There are bad quantities. For example, too much simple sugar, frequently identified as a “cancer feeder,” can cause problems, including diabetes, which in turn puts you at greater risk for developing cancer, including breast cancer.
“But can you have dessert now and then?” Dr. Shaw said. “Yes, you can,” adding that sugar feeds all of the body’s cells, not just cancer cells, and without it, we die.
But too much of anything from, say, carrots to megadoses of antioxidants, is not a good idea.
Anti-oxidant supplements are extremely popular and it can be difficult, Shaw explained, to convince a patient to stop taking them.
“Antioxidants are quite potent. Cancer cells are killed by oxidating them, so if you introduce high amounts of antioxidants, there’s trouble,” Shaw said.
To say that there is no single food or specific diet that universally impacts cancer either positively or negatively, is not to say that diet and nutrition do not matter. They do. Experts, including Dr. Shaw, point out that between one-third and one-half of all cancers world-wide are related to lifestyle. Smoking and diabetes top the list of risk factors and diabetes is, of course, entwined with how one eats.
Dr. Shaw emphasizes that the three most important things that every cancer survivor should focus on are getting regular exercise, eating a diet rich in a variety of vegetables and not gaining weight. Those who follow a vegan diet need to maintain their weight, as weight loss, common among vegans, can be a problem, too. And if you can’t afford grass-fed meats and organic poultry, don’t worry.
“You’re not going to get cancer,” Dr. Shaw said, “because you eat chicken that isn’t organic.”
The devil, as always, is in the details. When it comes to diet and breast cancer, details are everywhere and they often conflict with one another, though there is agreement, with scientific studies to back it up, in several areas. All experts agree on the importance of vegetables and fruits, of nutrient-dense foods and natural - that is, not processed - foods. Many recommend organic foods and some suggest it might be a good idea to avoid GMO or genetically modified foods. Experts also insist that it is important not to jump on the latest dietary bandwagon.
“People tend to gravitate to the latest claim,” explained Deborah Lantz, ND, a naturopathic doctor who is opening a practice in Healdsburg early next year, adding that it is natural to seek a “magic bullet” when one receives a dreaded diagnosis and acknowledging that there isn’t one.

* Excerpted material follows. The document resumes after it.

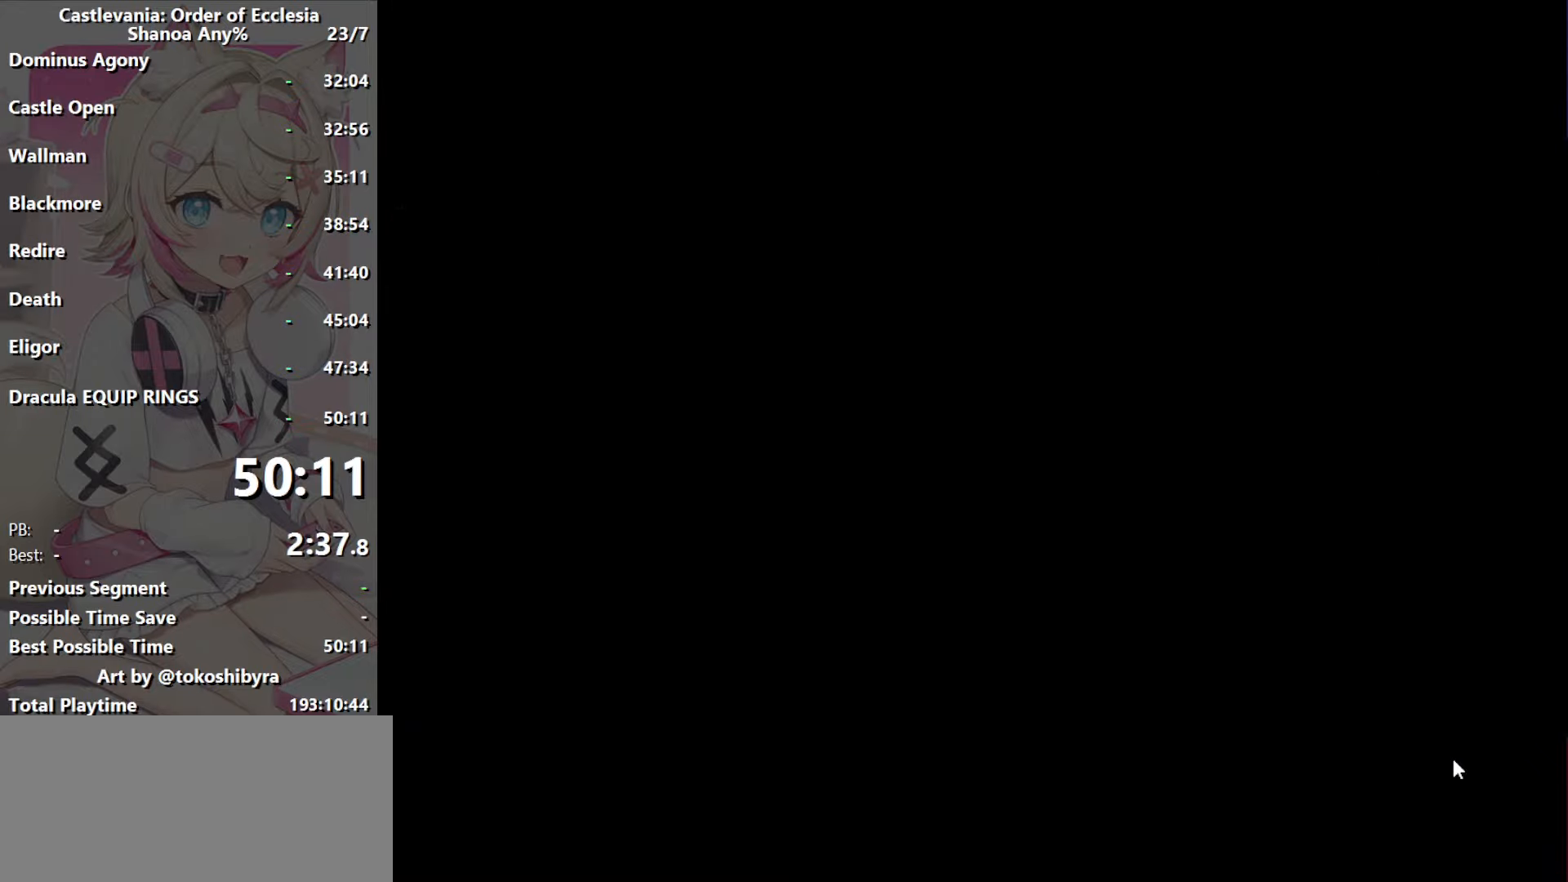
{"dt_ms": 500, "buttons": [], "events": []}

For example, it wasn’t so long ago that margarine was touted as the healthy choice over butter, a bearer of bad outcomes. That’s long been disproved and margarine is today recognized as a food that should be avoided. Trans-fats - vegetable fats that have been artificially hydrogenated, making them solid at room temperature - have since been proven to cause all manner of health problems and are not recommended for anyone. Even margarine made with corn or soy oil should be avoided, as these oils contain large quantities of Omega 6 fatty acids, which cause inflammation in cell membranes. That prohibits cells from communicating with each other, studies suggest, which in turn can lead to cancerous tumors. Butter in moderation, it turns out, is better.
Although there is wide agreement that trans-fats should be avoided, there is less consensus about dairy products.
Sylvia Onusic, PhD., a board-certified nutritionist practicing in Pennsylvania, recommends dairy products from grass-fed animals and considers raw milk essential - either the milk itself, butter from raw cream or fermented products such as kefir and yogurt made from raw milk.